Der Bundesfinanzhof hat die derzeit geltenden Regelungen, nach denen für Betriebsvermögen Verschonungen von der Erbschafsteuer von 85% oder gar 100% erreicht werden können, dem Bundesverfassungsgericht vorgelegt. Er geht davon aus, dass die Begünstigungen für Betriebsvermögen zu weitgehend sind und zur "Überprivilegierung" führen und außerdem erheblichen Gestaltungsspielraum eröffnen, um auch Privatvermögen steuerfrei zu übertragen. Außerdem seien die Voraussetzungen der Begünstigungen nicht geeignet, das mit ihnen verfolgte Ziel der Sicherung von Arbeitsplätzen tatsächlich zu erreichen.
Auch nach der mündlichen Verhandlung lässt sich das Ergebnis des Verfahrens nicht sicher vorhersagen. Die Wahrscheinlichkeit, dass das BVerfG die geltende Rechtslage bestätigt und keine Änderungen verlangt, ist allerdings eher als gering einzuschätzen.
Dem BVerfG verbleiben dennoch mehrere Entscheidungsmöglichkeiten: Es könnte das geltende ErbStG insgesamt für verfassungswidrig und nichtig erklären. In diesem Fall entfiele die ErbSt bis zu einer gesetzlichen Neuregelung vollständig, auch für alle bereits erfolgten Übertragungen, die noch nicht bestandskräftig veranlagt sind. Ob sich das BVerfG vor dem Hintergrund der großen finanziellen Auswirkungen zu dieser Entscheidung durchringen kann, erscheint allerdings zweifelhaft. Auch die Entscheidung der vollständigen Nichtanwendbarkeit des ErbStG für die Zukunft bis zu einer gesetzlichen Neuregelung ist nicht sehr wahrscheinlich.

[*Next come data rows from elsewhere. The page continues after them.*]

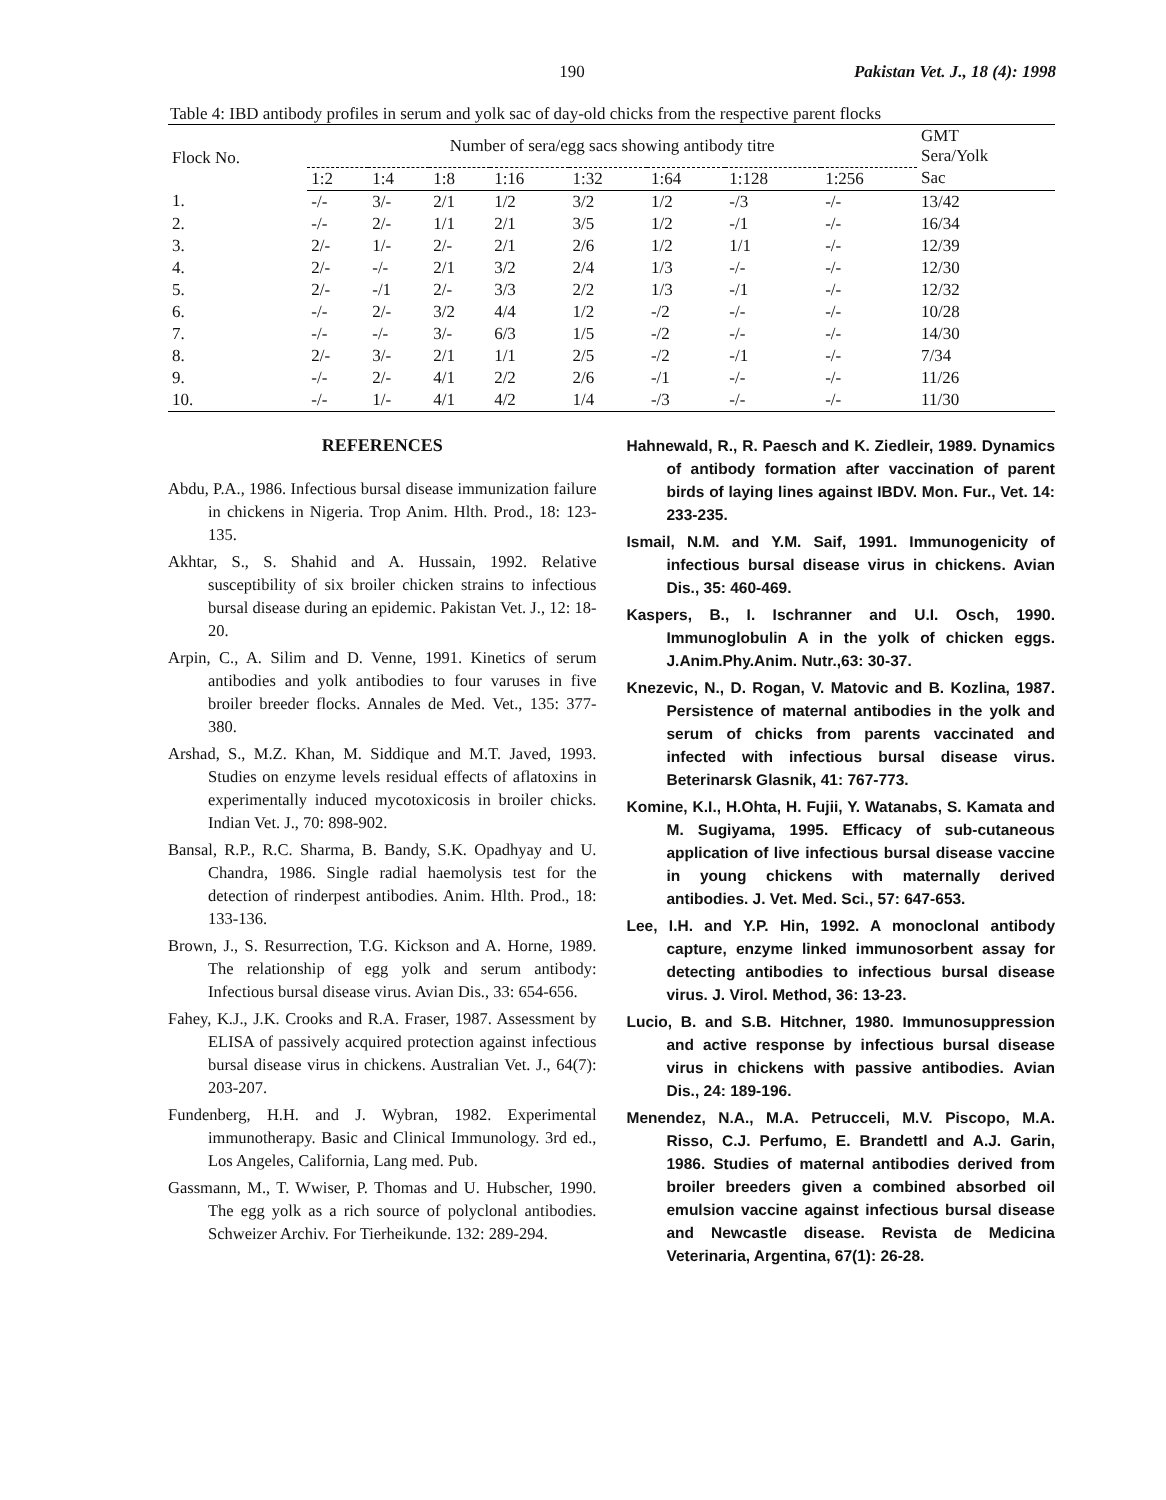190 Pakistan Vet. J., 18 (4): 1998
Table 4: IBD antibody profiles in serum and yolk sac of day-old chicks from the respective parent flocks
| Flock No. | Number of sera/egg sacs showing antibody titre | | | | | | | | GMT Sera/Yolk |
| --- | --- | --- | --- | --- | --- | --- | --- | --- | --- |
| | 1:2 | 1:4 | 1:8 | 1:16 | 1:32 | 1:64 | 1:128 | 1:256 | Sac |
| 1. | -/- | 3/- | 2/1 | 1/2 | 3/2 | 1/2 | -/3 | -/- | 13/42 |
| 2. | -/- | 2/- | 1/1 | 2/1 | 3/5 | 1/2 | -/1 | -/- | 16/34 |
| 3. | 2/- | 1/- | 2/- | 2/1 | 2/6 | 1/2 | 1/1 | -/- | 12/39 |
| 4. | 2/- | -/- | 2/1 | 3/2 | 2/4 | 1/3 | -/- | -/- | 12/30 |
| 5. | 2/- | -/1 | 2/- | 3/3 | 2/2 | 1/3 | -/1 | -/- | 12/32 |
| 6. | -/- | 2/- | 3/2 | 4/4 | 1/2 | -/2 | -/- | -/- | 10/28 |
| 7. | -/- | -/- | 3/- | 6/3 | 1/5 | -/2 | -/- | -/- | 14/30 |
| 8. | 2/- | 3/- | 2/1 | 1/1 | 2/5 | -/2 | -/1 | -/- | 7/34 |
| 9. | -/- | 2/- | 4/1 | 2/2 | 2/6 | -/1 | -/- | -/- | 11/26 |
| 10. | -/- | 1/- | 4/1 | 4/2 | 1/4 | -/3 | -/- | -/- | 11/30 |
REFERENCES
Abdu, P.A., 1986. Infectious bursal disease immunization failure in chickens in Nigeria. Trop Anim. Hlth. Prod., 18: 123-135.
Akhtar, S., S. Shahid and A. Hussain, 1992. Relative susceptibility of six broiler chicken strains to infectious bursal disease during an epidemic. Pakistan Vet. J., 12: 18-20.
Arpin, C., A. Silim and D. Venne, 1991. Kinetics of serum antibodies and yolk antibodies to four varuses in five broiler breeder flocks. Annales de Med. Vet., 135: 377-380.
Arshad, S., M.Z. Khan, M. Siddique and M.T. Javed, 1993. Studies on enzyme levels residual effects of aflatoxins in experimentally induced mycotoxicosis in broiler chicks. Indian Vet. J., 70: 898-902.
Bansal, R.P., R.C. Sharma, B. Bandy, S.K. Opadhyay and U. Chandra, 1986. Single radial haemolysis test for the detection of rinderpest antibodies. Anim. Hlth. Prod., 18: 133-136.
Brown, J., S. Resurrection, T.G. Kickson and A. Horne, 1989. The relationship of egg yolk and serum antibody: Infectious bursal disease virus. Avian Dis., 33: 654-656.
Fahey, K.J., J.K. Crooks and R.A. Fraser, 1987. Assessment by ELISA of passively acquired protection against infectious bursal disease virus in chickens. Australian Vet. J., 64(7): 203-207.
Fundenberg, H.H. and J. Wybran, 1982. Experimental immunotherapy. Basic and Clinical Immunology. 3rd ed., Los Angeles, California, Lang med. Pub.
Gassmann, M., T. Wwiser, P. Thomas and U. Hubscher, 1990. The egg yolk as a rich source of polyclonal antibodies. Schweizer Archiv. For Tierheikunde. 132: 289-294.
Hahnewald, R., R. Paesch and K. Ziedleir, 1989. Dynamics of antibody formation after vaccination of parent birds of laying lines against IBDV. Mon. Fur., Vet. 14: 233-235.
Ismail, N.M. and Y.M. Saif, 1991. Immunogenicity of infectious bursal disease virus in chickens. Avian Dis., 35: 460-469.
Kaspers, B., I. Ischranner and U.I. Osch, 1990. Immunoglobulin A in the yolk of chicken eggs. J.Anim.Phy.Anim. Nutr.,63: 30-37.
Knezevic, N., D. Rogan, V. Matovic and B. Kozlina, 1987. Persistence of maternal antibodies in the yolk and serum of chicks from parents vaccinated and infected with infectious bursal disease virus. Beterinarsk Glasnik, 41: 767-773.
Komine, K.I., H.Ohta, H. Fujii, Y. Watanabs, S. Kamata and M. Sugiyama, 1995. Efficacy of sub-cutaneous application of live infectious bursal disease vaccine in young chickens with maternally derived antibodies. J. Vet. Med. Sci., 57: 647-653.
Lee, I.H. and Y.P. Hin, 1992. A monoclonal antibody capture, enzyme linked immunosorbent assay for detecting antibodies to infectious bursal disease virus. J. Virol. Method, 36: 13-23.
Lucio, B. and S.B. Hitchner, 1980. Immunosuppression and active response by infectious bursal disease virus in chickens with passive antibodies. Avian Dis., 24: 189-196.
Menendez, N.A., M.A. Petrucceli, M.V. Piscopo, M.A. Risso, C.J. Perfumo, E. Brandettl and A.J. Garin, 1986. Studies of maternal antibodies derived from broiler breeders given a combined absorbed oil emulsion vaccine against infectious bursal disease and Newcastle disease. Revista de Medicina Veterinaria, Argentina, 67(1): 26-28.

Wahrscheinlicher ist, dass das BVerfG die Regelungen für verfassungswidrig erklärt und dem Gesetzgeber aufgibt, innerhalb einer bestimmten Frist eine Neuregelung zu treffen. In diesem Fall stellt sich jedoch die Frage, ob das BVerfG auch die Begünstigungen für die Übertragung von Betriebsvermögen weiterhin für anwendbar erklärt, oder diese ab dem Tag der Entscheidung - oder sogar rückwirkend für alle offenen Fälle - nicht mehr anwendbar sind.
Wie die gesetzliche Neuregelung aussehen wird, ist ebenfalls völlig offen. Eine Option wäre, die Voraussetzungen für die Verschonung von Betriebsvermögen erheblich zu verschärfen und die Höhe der Verschonung zu reduzieren. Eine weitere Option wäre die Abschaffung der Begünstigungen, bei gleichzeitiger Senkung der Steuersätze. Sicher ist bei der derzeitigen politischen Situation wohl nur, dass die Länder einer Abschaffung der ErbSt nicht zustimmen werden.

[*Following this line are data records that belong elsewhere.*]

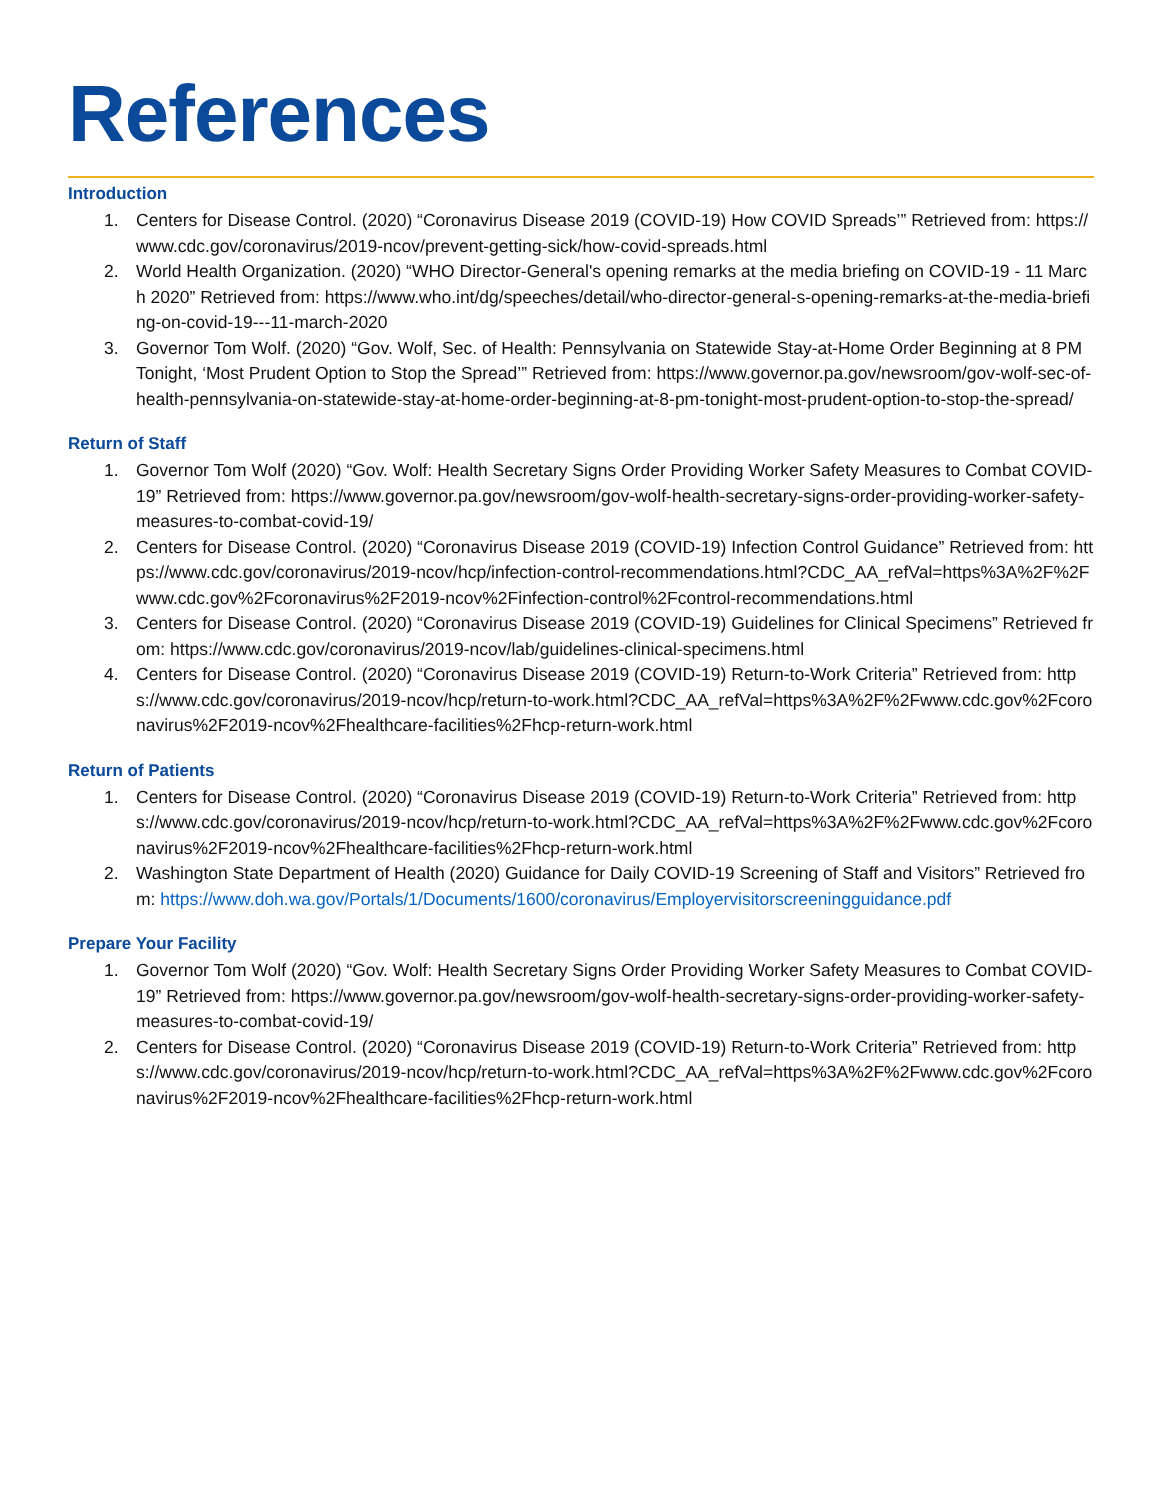References
Introduction
1. Centers for Disease Control. (2020) “Coronavirus Disease 2019 (COVID-19) How COVID Spreads’” Retrieved from: https://www.cdc.gov/coronavirus/2019-ncov/prevent-getting-sick/how-covid-spreads.html
2. World Health Organization. (2020) “WHO Director-General's opening remarks at the media briefing on COVID-19 - 11 March 2020” Retrieved from: https://www.who.int/dg/speeches/detail/who-director-general-s-opening-remarks-at-the-media-briefing-on-covid-19---11-march-2020
3. Governor Tom Wolf. (2020) “Gov. Wolf, Sec. of Health: Pennsylvania on Statewide Stay-at-Home Order Beginning at 8 PM Tonight, ‘Most Prudent Option to Stop the Spread’” Retrieved from: https://www.governor.pa.gov/newsroom/gov-wolf-sec-of-health-pennsylvania-on-statewide-stay-at-home-order-beginning-at-8-pm-tonight-most-prudent-option-to-stop-the-spread/
Return of Staff
1. Governor Tom Wolf (2020) “Gov. Wolf: Health Secretary Signs Order Providing Worker Safety Measures to Combat COVID-19” Retrieved from: https://www.governor.pa.gov/newsroom/gov-wolf-health-secretary-signs-order-providing-worker-safety-measures-to-combat-covid-19/
2. Centers for Disease Control. (2020) “Coronavirus Disease 2019 (COVID-19) Infection Control Guidance” Retrieved from: https://www.cdc.gov/coronavirus/2019-ncov/hcp/infection-control-recommendations.html?CDC_AA_refVal=https%3A%2F%2Fwww.cdc.gov%2Fcoronavirus%2F2019-ncov%2Finfection-control%2Fcontrol-recommendations.html
3. Centers for Disease Control. (2020) “Coronavirus Disease 2019 (COVID-19) Guidelines for Clinical Specimens” Retrieved from: https://www.cdc.gov/coronavirus/2019-ncov/lab/guidelines-clinical-specimens.html
4. Centers for Disease Control. (2020) “Coronavirus Disease 2019 (COVID-19) Return-to-Work Criteria” Retrieved from: https://www.cdc.gov/coronavirus/2019-ncov/hcp/return-to-work.html?CDC_AA_refVal=https%3A%2F%2Fwww.cdc.gov%2Fcoronavirus%2F2019-ncov%2Fhealthcare-facilities%2Fhcp-return-work.html
Return of Patients
1. Centers for Disease Control. (2020) “Coronavirus Disease 2019 (COVID-19) Return-to-Work Criteria” Retrieved from: https://www.cdc.gov/coronavirus/2019-ncov/hcp/return-to-work.html?CDC_AA_refVal=https%3A%2F%2Fwww.cdc.gov%2Fcoronavirus%2F2019-ncov%2Fhealthcare-facilities%2Fhcp-return-work.html
2. Washington State Department of Health (2020) Guidance for Daily COVID-19 Screening of Staff and Visitors” Retrieved from: https://www.doh.wa.gov/Portals/1/Documents/1600/coronavirus/Employervisitorscreeningguidance.pdf
Prepare Your Facility
1. Governor Tom Wolf (2020) “Gov. Wolf: Health Secretary Signs Order Providing Worker Safety Measures to Combat COVID-19” Retrieved from: https://www.governor.pa.gov/newsroom/gov-wolf-health-secretary-signs-order-providing-worker-safety-measures-to-combat-covid-19/
2. Centers for Disease Control. (2020) “Coronavirus Disease 2019 (COVID-19) Return-to-Work Criteria” Retrieved from: https://www.cdc.gov/coronavirus/2019-ncov/hcp/return-to-work.html?CDC_AA_refVal=https%3A%2F%2Fwww.cdc.gov%2Fcoronavirus%2F2019-ncov%2Fhealthcare-facilities%2Fhcp-return-work.html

Vor diesem Hintergrund stellt sich die Frage, ob bei Vorliegen der Begünstigungsvoraussetzungen jetzt kurzfristig eine Übertragung erfolgen sollte, um sich die Verschonung zu sichern. Hierauf kann keine eindeutige Antwort gegeben werden. Nur wenn es gelingt, bis zur Entscheidung des BVerfG noch einen bestandskräftigen Steuerbescheid zu erhalten, ist die Inanspruchnahme der derzeit geltenden Begünstigungen tatsächlich sicher. Ist die Veranlagung noch offen, kann man sich nach der Anrufung des BVerfG durch den BFH wohl nicht mehr auf Vertrauensschutz berufen. Außerdem muss in diesem Fall in dem Schenkungsvertrag eine Widerrufsklausel aufgenommen werden, um für den (unwahrscheinlichen) Fall der Nichtigerklärung des ErbStG durch das BVerfG die Übertragung rückgängig zu machen und anschließend ohne ErbSt erneut vorzunehmen.
In jedem Fall sollte die derzeitige Situation aber genutzt werden, um sich auf die Entscheidung des BVerfG vorzubereiten und im Fall der Fälle kurzfristig reagieren zu können. Hierzu zählt insbesondere auch genau zu überprüfen, ob die Voraussetzungen für die derzeit geltenden Verschonungen (Verwaltungsvermögen; Lohnsumme) tatsächlich erfüllt sind.